### PROBLEM
Output exactly the lines from the first line of the records below through the line containing "使用 SMB 进行登录", both included, leaving out any pictures.

[Plain-text document sources]
━━━━━━━━

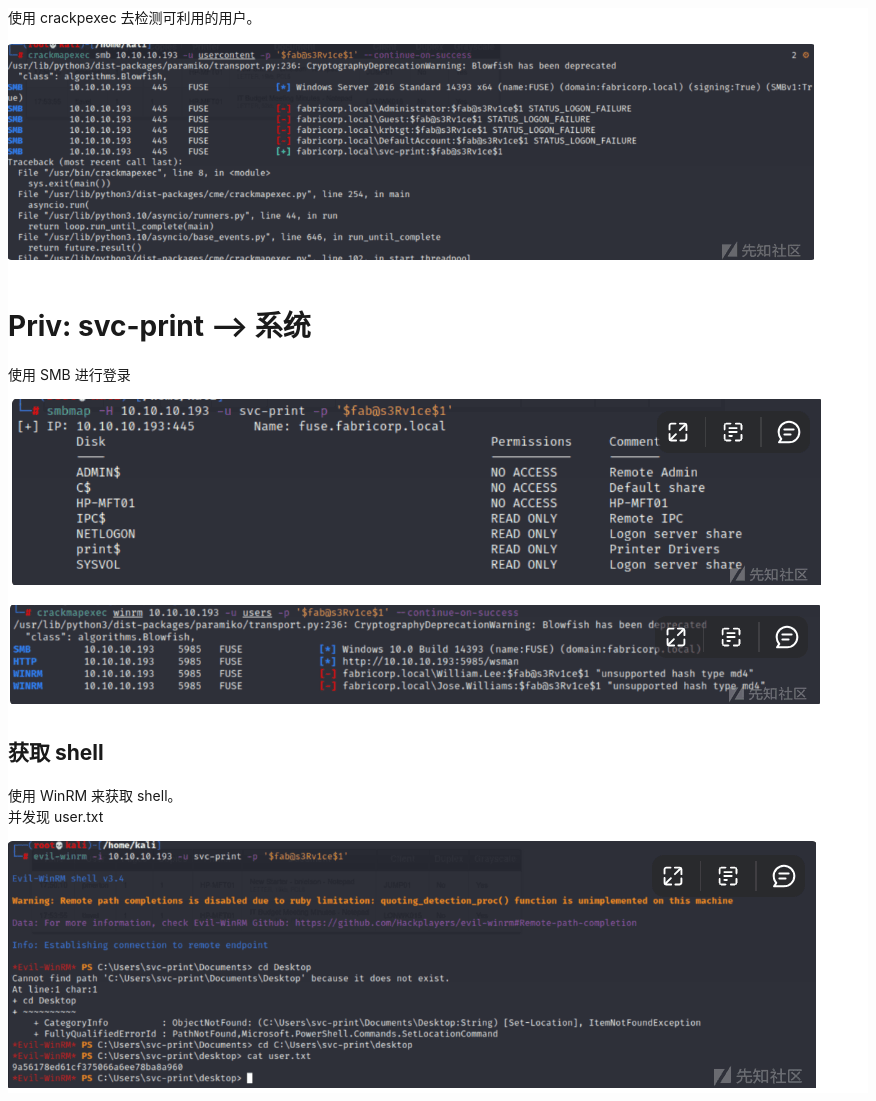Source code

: 使用 crackpexec 去检测可利用的用户。

[![](assets/1701678304-a2715dafa88d4e242f54f01d886f6bfa.png)](https://xzfile.aliyuncs.com/media/upload/picture/20231130173731-15ba4ba6-8f64-1.png)

# Priv: svc-print –> 系统

使用 SMB 进行登录

[![](assets/1701678304-c26a55d8b75b5e0b897b9cd6ff3ba0f0.png)](https://xzfile.aliyuncs.com/media/upload/picture/20231130173740-1ad27aa0-8f64-1.png)

[![](assets/1701678304-83bc87314b346f431c73aed8b66dbee8.png)](https://xzfile.aliyuncs.com/media/upload/picture/20231130173746-1e8e6596-8f64-1.png)

## 获取 shell

使用 WinRM 来获取 shell。  
并发现 user.txt

[![](assets/1701678304-505834d822bfcb0b7e4d981a598d4d57.png)](https://xzfile.aliyuncs.com/media/upload/picture/20231130173753-227dba80-8f64-1.png)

━━━━━━━━

### WRITTEN SOLUTION
Source code

: 使用 crackpexec 去检测可利用的用户。

[![](assets/1701678304-a2715dafa88d4e242f54f01d886f6bfa.png)](https://xzfile.aliyuncs.com/media/upload/picture/20231130173731-15ba4ba6-8f64-1.png)

# Priv: svc-print –> 系统

使用 SMB 进行登录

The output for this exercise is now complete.